Automatic Damage Segmentation Framework for Buried Sewer Pipes Based on Machine Vision: Case Study of Sewer Pipes in Zhengzhou, China

Abstract

Aging buried sewer pipes are at risk of rupture, corrosion, scaling, and other damages, and they may cause urban waterlogging, road collapse, environmental pollution, and other urban safety problems. Therefore, it is very important to accurately detect and segment sewer pipe damages regularly for safety evaluation. This paper proposes an intelligent damage detection method to segment and measure five types of sewer pipe damages, namely, staggered joints, deposits, corrosion, scaling, and fracture, leveraging a fine-tuned fully convolutional network (FCN) algorithm.

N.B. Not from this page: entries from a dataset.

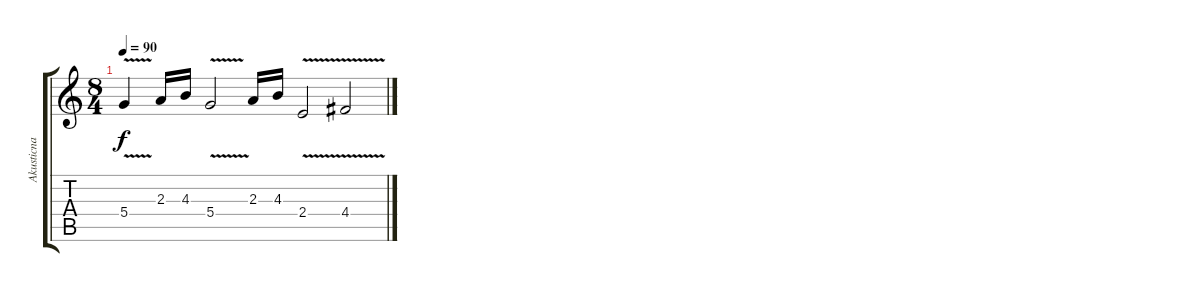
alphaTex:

\track ("Akusticna gitara 3" "Akusticna ") {instrument acousticguitarnylon}
\staff {score tabs}
\tuning (E4 B3 G3 D3 A2 D2) {hide}
\ts (8 4)
\tempo 90
\clef g2
\ks c
5.4{v}.4{dy f} 2.3.16 4.3.16 5.4{v}.2 2.3.16 4.3.16 2.4{v}.2 4.4{v}.2
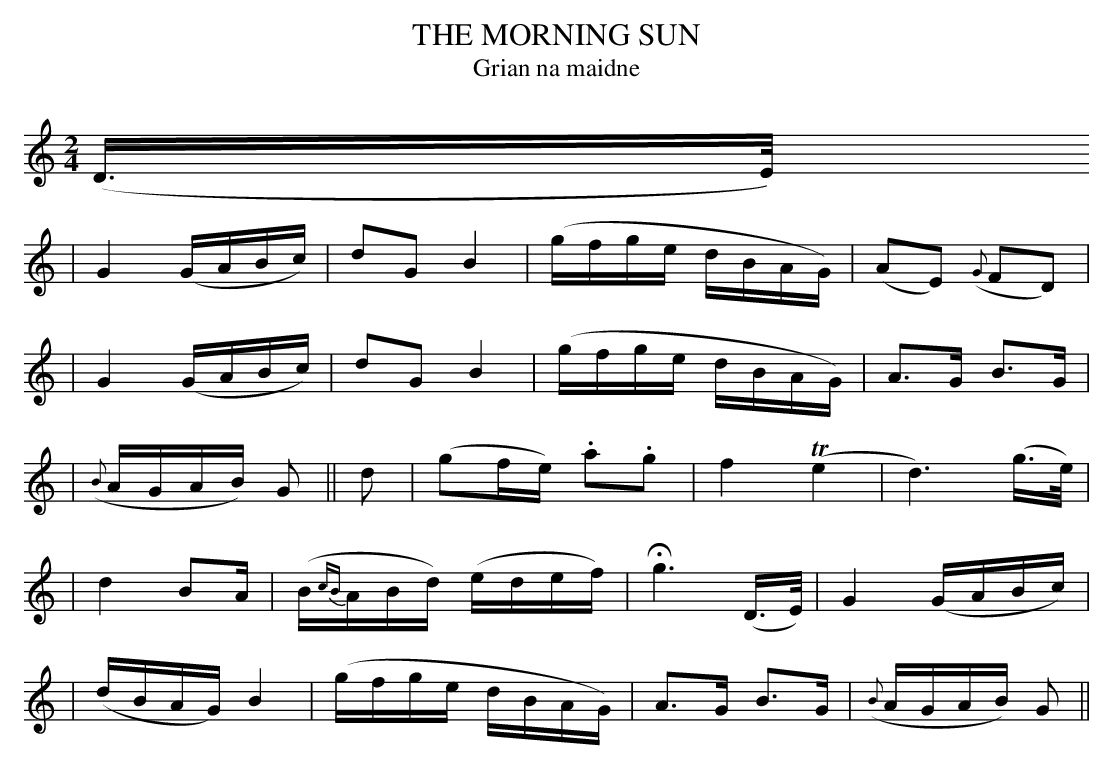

A case study on Zhengzhou’s sewer pipes is conducted. Then, a dataset of 3,558 images is built, and the images are collected from Zhengzhou’s sewer pipes. Subsequently, the encoder of the FCN is replaced with a pretrained VGG-19, and the upsampling part has spatial and channel squeeze and excitation (SCSE) modules added. The evaluation matrix of the pixel accuracy (PA), mean pixel accuracy (MPA), mean intersection over union (MIoU), and frequency weighted intersection over union (FWIoU) of the proposed method is 91.42%, 81.44%, 73.65%, and 87.16%, respectively. Subsequently, damage areas are measured at a pixel level to quantify the pipe damage. Compared with the existing mask region-based convolutional neural networks (RCNN) method, the proposed FCN-based method shows effective performance for multiple and similar sewer pipe damage detection under complex backgrounds. Moreover, a real-time damage detection platform for sewer pipes is proposed, realizing the data uploading, data storage, data analysis, and data visualization.